Logo Bloomberg Technoz

Karena itu, perseroan cenderung menahan pembagian dividen agar ekuitas tetap kuat.

"BSI tidak akan mengambil langkah agresif terkait dengan dividen payout seperti bank-bank yang lebih major stage-nya, seperti bank Himbara lainnya, tapi kita lebih concern bagaimana kita punya equity untuk mendukung pertumbuhan BSI yang agresif," tuturnya.

Sebelumnya, BSI membagikan dividen tunai sebesar Rp1,05 triliun untuk tahun buku 2024. Pencairan dividen itu setara dengan 15% dari total laba bersih perusahaan sebesar Rp7,01 triliun saat itu.

Laba 2025

Di sisi lain, BSI mencetak laba bersih sebesar Rp7,57 triliun sepanjang 2025 atau naik 8% secara tahunan (yoy) dibanding 2024 yang sebesar Rp7,01 triliun.
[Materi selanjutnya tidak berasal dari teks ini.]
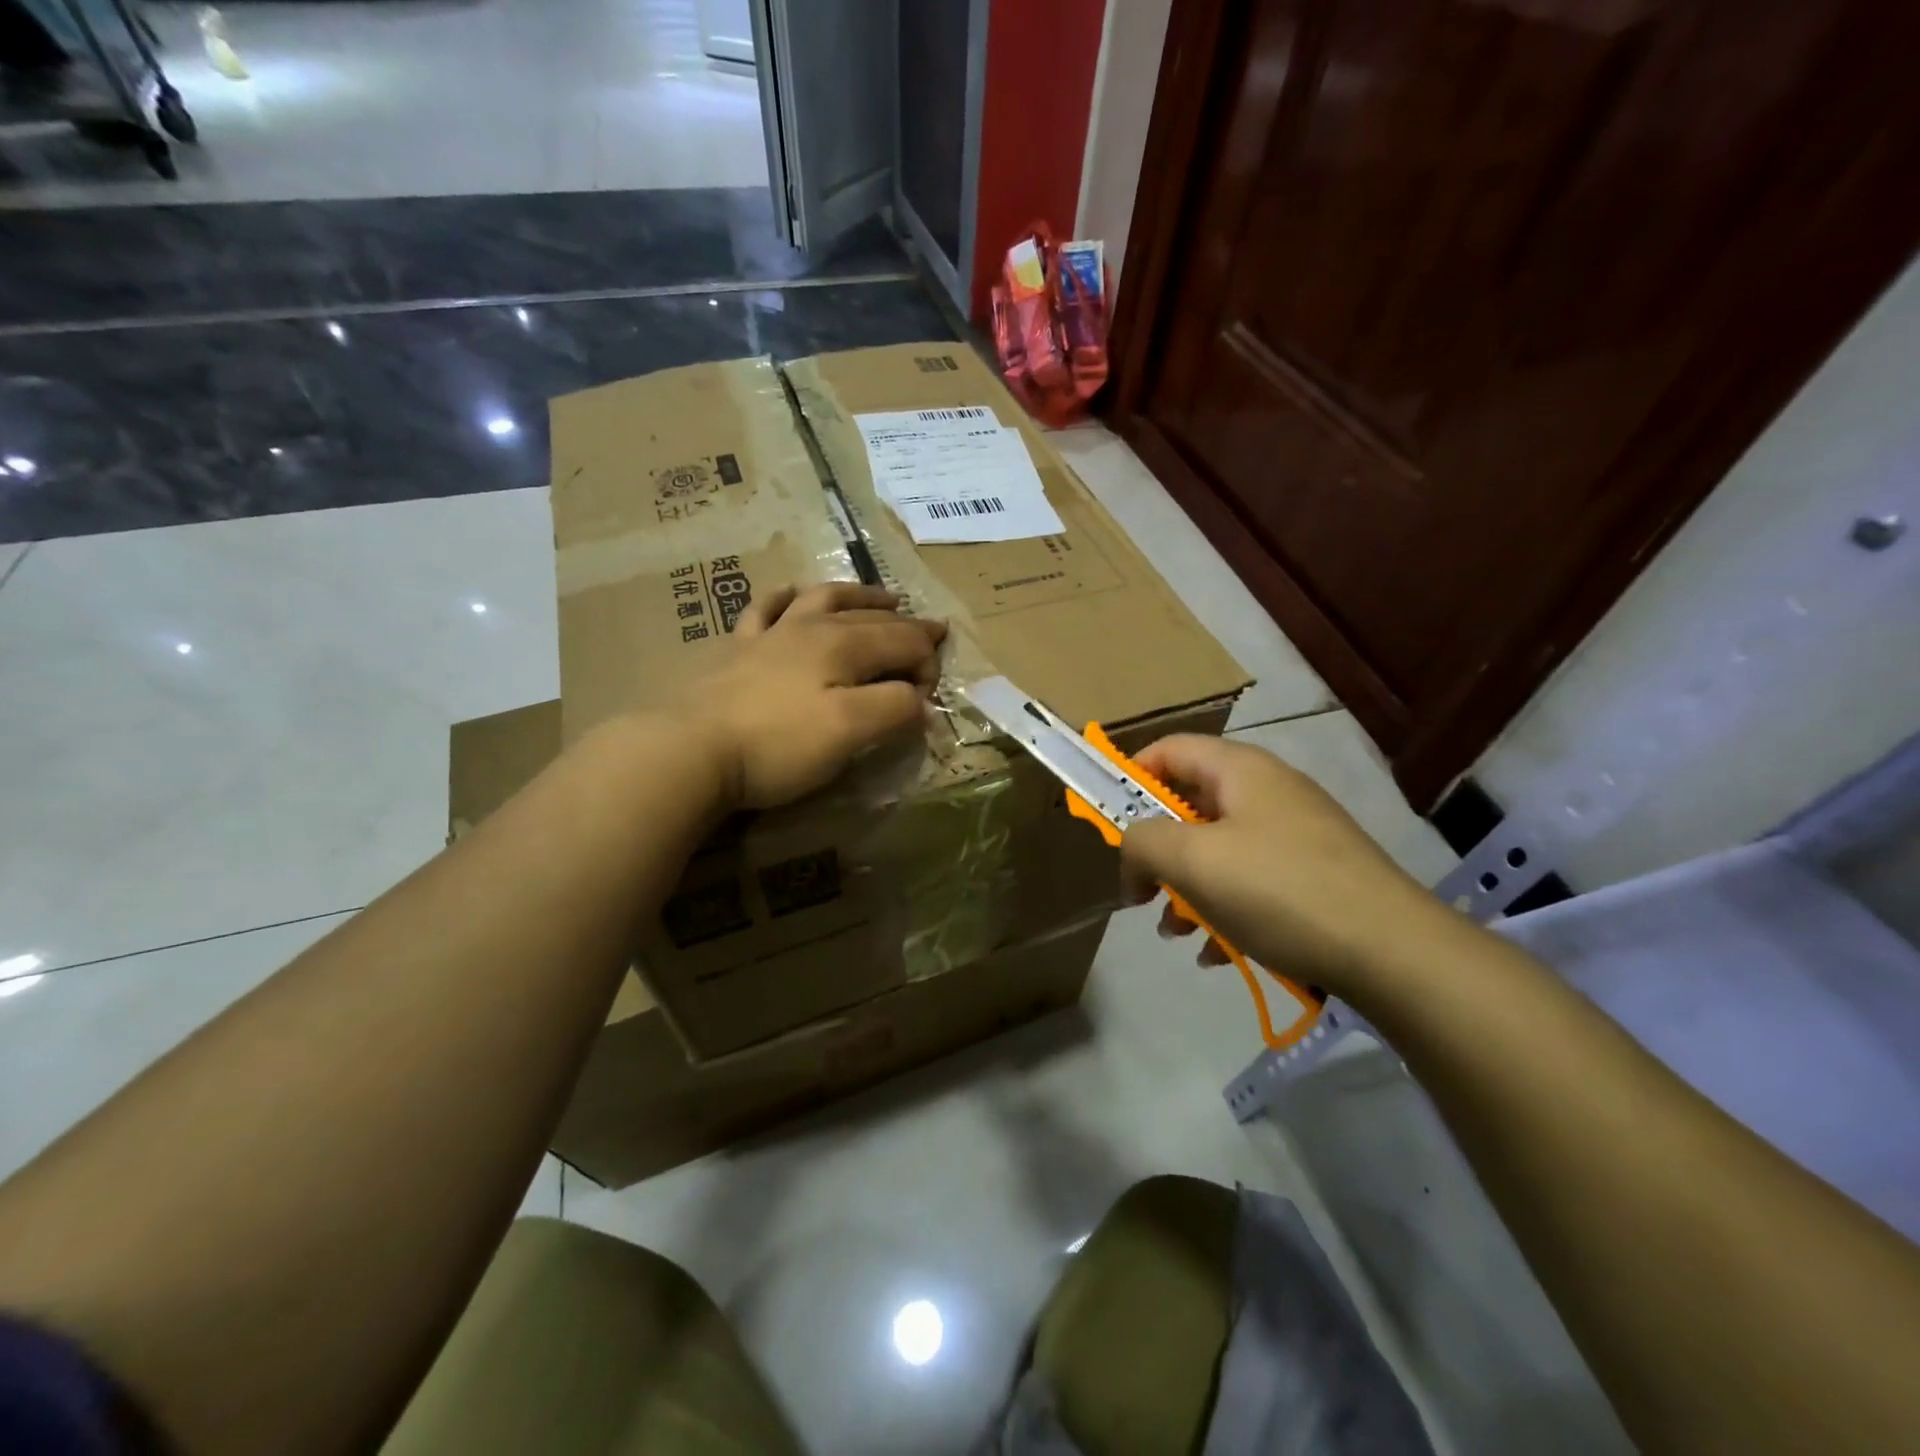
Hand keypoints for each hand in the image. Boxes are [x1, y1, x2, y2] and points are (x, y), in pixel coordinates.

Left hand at [678, 582, 946, 810]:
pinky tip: (791, 595)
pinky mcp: (737, 649)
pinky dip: (786, 598)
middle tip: (934, 632)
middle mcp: (811, 627)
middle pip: (871, 618)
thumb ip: (895, 709)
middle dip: (908, 625)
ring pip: (824, 600)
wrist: (690, 749)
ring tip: (882, 598)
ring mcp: (770, 634)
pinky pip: (765, 610)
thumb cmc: (778, 744)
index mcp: (844, 645)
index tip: (930, 701)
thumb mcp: (850, 731)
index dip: (928, 664)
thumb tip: (921, 700)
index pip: (904, 642)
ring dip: (859, 596)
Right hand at [1119, 734, 1457, 999]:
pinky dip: (1227, 911)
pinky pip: (1253, 882)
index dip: (1130, 777)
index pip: (1168, 749)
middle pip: (1191, 806)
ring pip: (1219, 850)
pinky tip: (1220, 953)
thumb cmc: (1279, 890)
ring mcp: (1297, 834)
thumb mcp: (1191, 861)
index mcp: (1239, 770)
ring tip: (1179, 932)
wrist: (1394, 952)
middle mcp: (1269, 791)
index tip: (1109, 823)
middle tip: (1143, 892)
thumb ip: (1141, 842)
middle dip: (1159, 852)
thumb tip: (1133, 854)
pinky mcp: (1317, 876)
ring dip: (1188, 889)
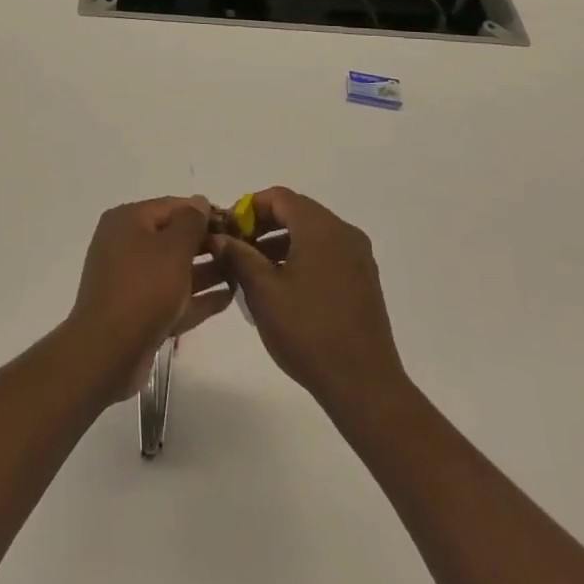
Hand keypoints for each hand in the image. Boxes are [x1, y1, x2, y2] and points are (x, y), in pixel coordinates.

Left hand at [65, 196, 233, 403]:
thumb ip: (191, 222)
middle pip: (173, 237)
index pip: (172, 206)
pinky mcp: (138, 312)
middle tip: (241, 249)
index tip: (235, 223)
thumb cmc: (143, 289)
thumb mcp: (173, 248)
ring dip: (206, 270)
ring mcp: (130, 280)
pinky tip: (228, 297)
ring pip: (174, 269)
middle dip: (207, 243)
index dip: (204, 212)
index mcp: (127, 220)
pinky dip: (196, 297)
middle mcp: (125, 244)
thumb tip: (200, 201)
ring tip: (241, 272)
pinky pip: (172, 296)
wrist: (107, 353)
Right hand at [209, 188, 407, 413]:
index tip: (228, 230)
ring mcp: (358, 257)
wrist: (364, 386)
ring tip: (255, 270)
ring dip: (281, 242)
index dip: (249, 208)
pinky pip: (327, 253)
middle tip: (237, 248)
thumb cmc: (308, 332)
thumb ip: (238, 256)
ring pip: (312, 233)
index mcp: (321, 228)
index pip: (279, 197)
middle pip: (297, 211)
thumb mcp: (263, 292)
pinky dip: (302, 257)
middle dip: (264, 225)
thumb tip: (219, 237)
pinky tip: (284, 286)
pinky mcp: (364, 280)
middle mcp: (344, 233)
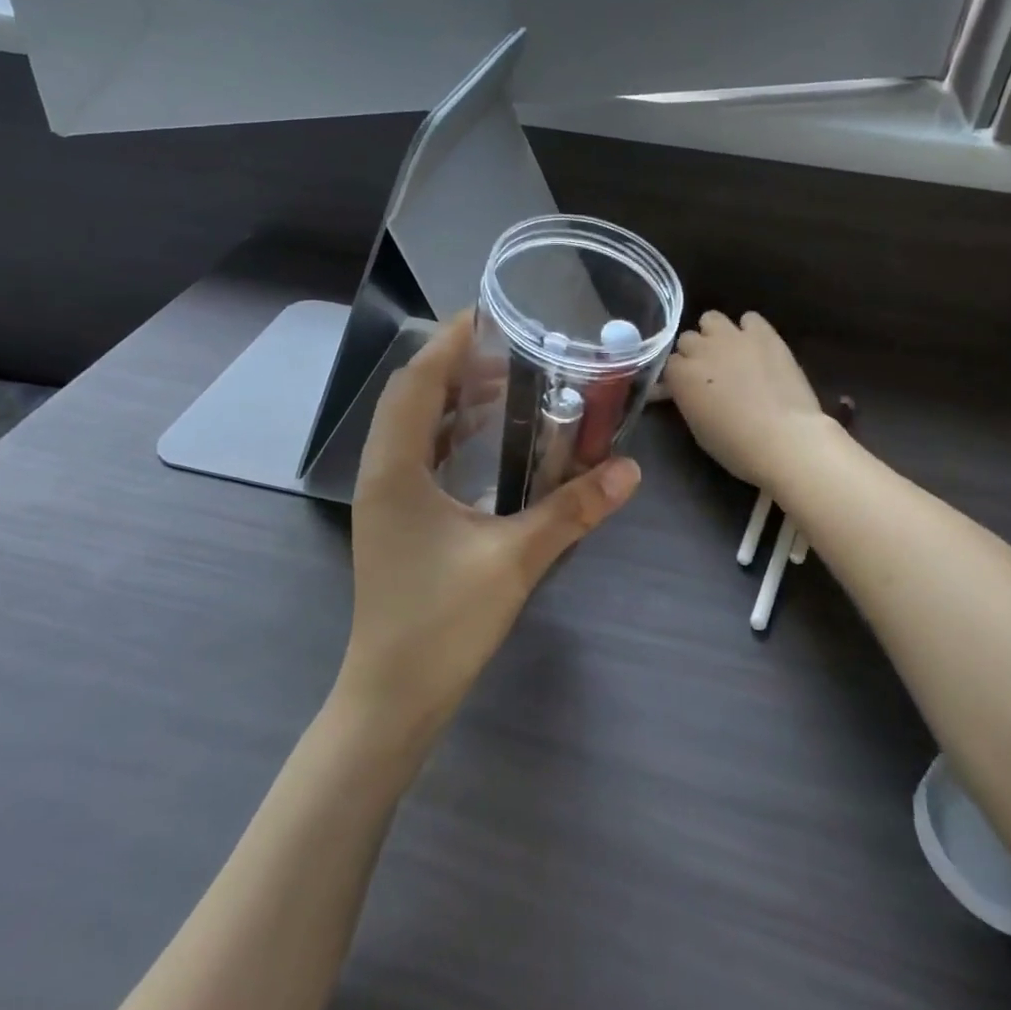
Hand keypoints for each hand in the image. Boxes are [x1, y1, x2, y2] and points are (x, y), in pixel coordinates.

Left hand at [339, 313, 641, 741]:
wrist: (393, 696)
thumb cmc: (442, 624)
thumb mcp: (514, 559)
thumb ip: (572, 510)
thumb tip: (629, 469)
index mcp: (395, 469)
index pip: (416, 381)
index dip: (449, 341)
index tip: (489, 312)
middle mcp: (381, 472)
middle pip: (412, 396)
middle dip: (457, 365)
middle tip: (512, 347)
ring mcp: (385, 498)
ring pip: (414, 427)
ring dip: (454, 399)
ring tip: (507, 383)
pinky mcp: (397, 520)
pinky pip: (421, 456)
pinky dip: (452, 435)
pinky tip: (490, 441)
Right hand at [663, 311, 828, 492]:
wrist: (784, 438)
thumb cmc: (736, 445)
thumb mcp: (697, 427)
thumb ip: (686, 399)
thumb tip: (679, 390)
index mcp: (680, 375)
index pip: (669, 363)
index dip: (679, 375)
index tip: (688, 387)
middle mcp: (701, 348)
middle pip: (687, 339)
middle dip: (694, 353)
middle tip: (709, 372)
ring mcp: (733, 337)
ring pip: (711, 319)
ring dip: (715, 334)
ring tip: (729, 352)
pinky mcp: (764, 333)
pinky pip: (749, 319)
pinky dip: (749, 330)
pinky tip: (757, 347)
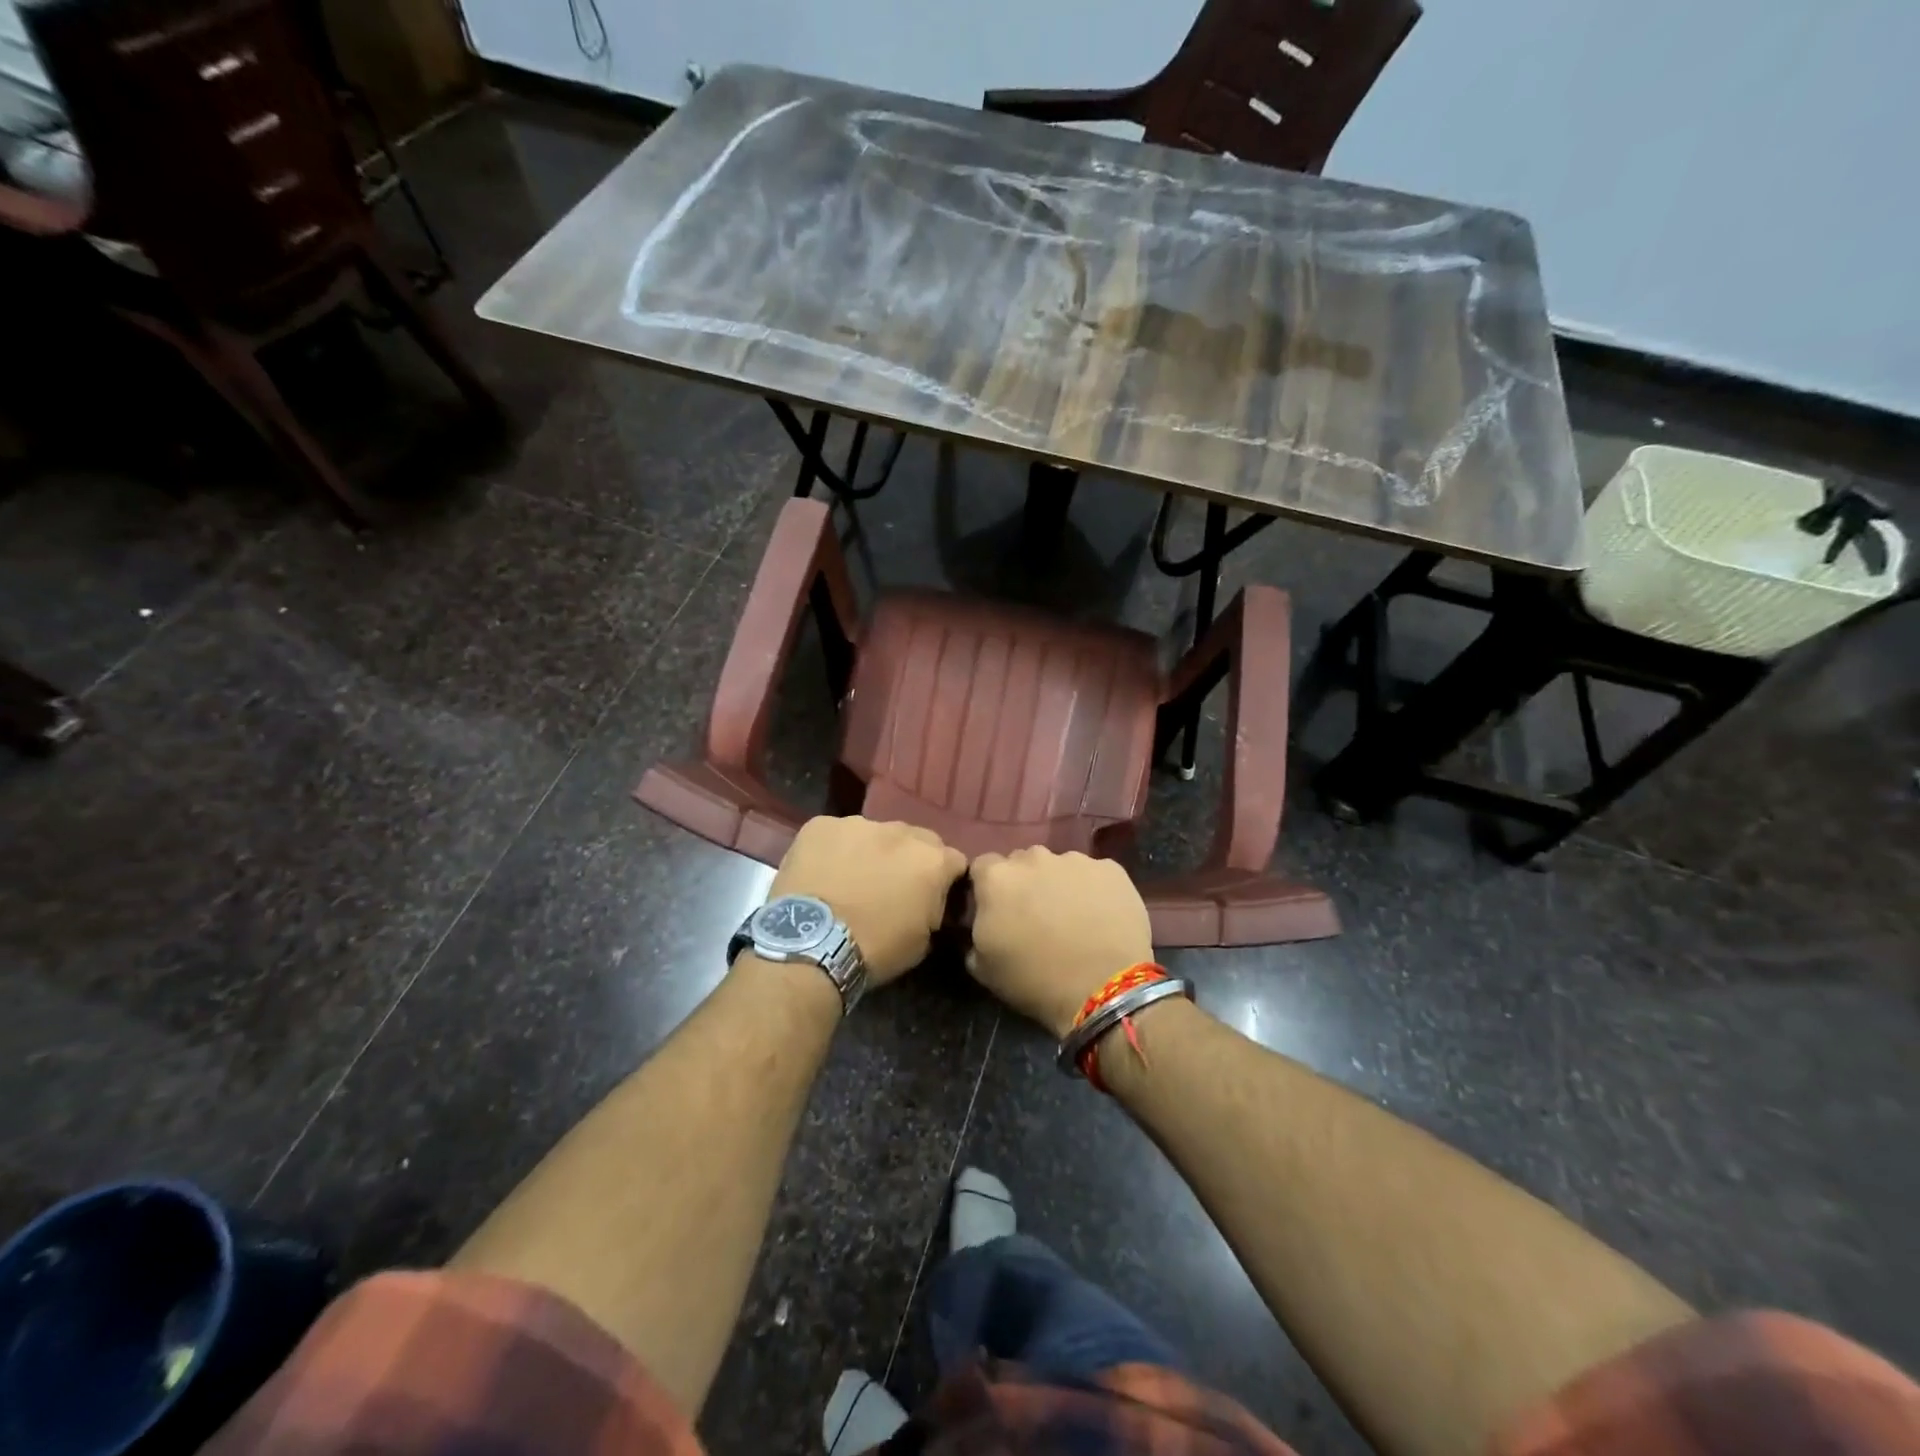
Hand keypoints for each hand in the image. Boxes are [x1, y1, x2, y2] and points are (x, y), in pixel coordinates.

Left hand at [768, 817, 966, 983]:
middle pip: (915, 840)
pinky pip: (835, 834)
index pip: (953, 861)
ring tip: (851, 880)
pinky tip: (822, 874)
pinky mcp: (821, 824)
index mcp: (932, 860)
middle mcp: (900, 831)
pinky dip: (834, 850)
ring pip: (874, 834)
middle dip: (908, 859)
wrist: (811, 945)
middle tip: (890, 887)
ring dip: (870, 852)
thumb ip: (935, 908)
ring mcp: (858, 823)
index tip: (930, 897)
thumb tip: (930, 901)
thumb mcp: (923, 941)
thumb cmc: (875, 949)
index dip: (943, 880)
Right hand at [967, 848, 1153, 1038]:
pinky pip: (1094, 874)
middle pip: (1022, 862)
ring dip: (1059, 884)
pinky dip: (1093, 890)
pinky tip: (1101, 917)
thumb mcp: (983, 967)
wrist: (1105, 988)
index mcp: (997, 877)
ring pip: (1059, 866)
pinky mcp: (1111, 870)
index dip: (988, 888)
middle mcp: (1034, 857)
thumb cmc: (1036, 980)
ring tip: (1072, 918)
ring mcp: (1076, 860)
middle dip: (1025, 883)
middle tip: (1035, 916)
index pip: (982, 867)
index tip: (997, 911)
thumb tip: (983, 922)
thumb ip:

Direktur Utama BSI Anggoro Eko Cahyo menjelaskan kinerja perusahaan ditopang pertumbuhan aset, dana pihak ketiga (DPK), serta ekspansi bisnis emas dan digital.

"Alhamdulillah tadi kami sudah sampaikan pertumbuhan tahun 2025 double digit dan sustainable sama dengan tahun-tahun sebelumnya," kata Eko dalam paparan kinerja perseroan, Jumat (6/2/2026). 

Lebih jelasnya, perseroan mencatat total aset pada 2025 mencapai Rp456 triliun atau naik 11,64% dibanding tahun sebelumnya. Sementara tabungan tumbuh 15,7% menjadi Rp163 triliun.

Selain itu, pada 2025 BSI tercatat menyalurkan pembiayaan sebesar Rp319 triliun naik 14,49% dibandingkan tahun sebelumnya Rp278,48 triliun. Dengan kualitas pembiayaan tetap terjaga dengan rasio non performing financing (NPF) gross di level 1,81%.

Dari sisi bisnis, segmen emas menjadi salah satu motor pertumbuhan utama dengan lonjakan sebesar 78,6% menjadi Rp22,9 triliun. Tabungan Haji juga mencatatkan kinerja dengan nilai Rp15,9 triliun atau tumbuh 10,03% secara yoy.

"Ini menjadi engine kami yang juga akan membantu untuk penurunan cost of fund," tegasnya.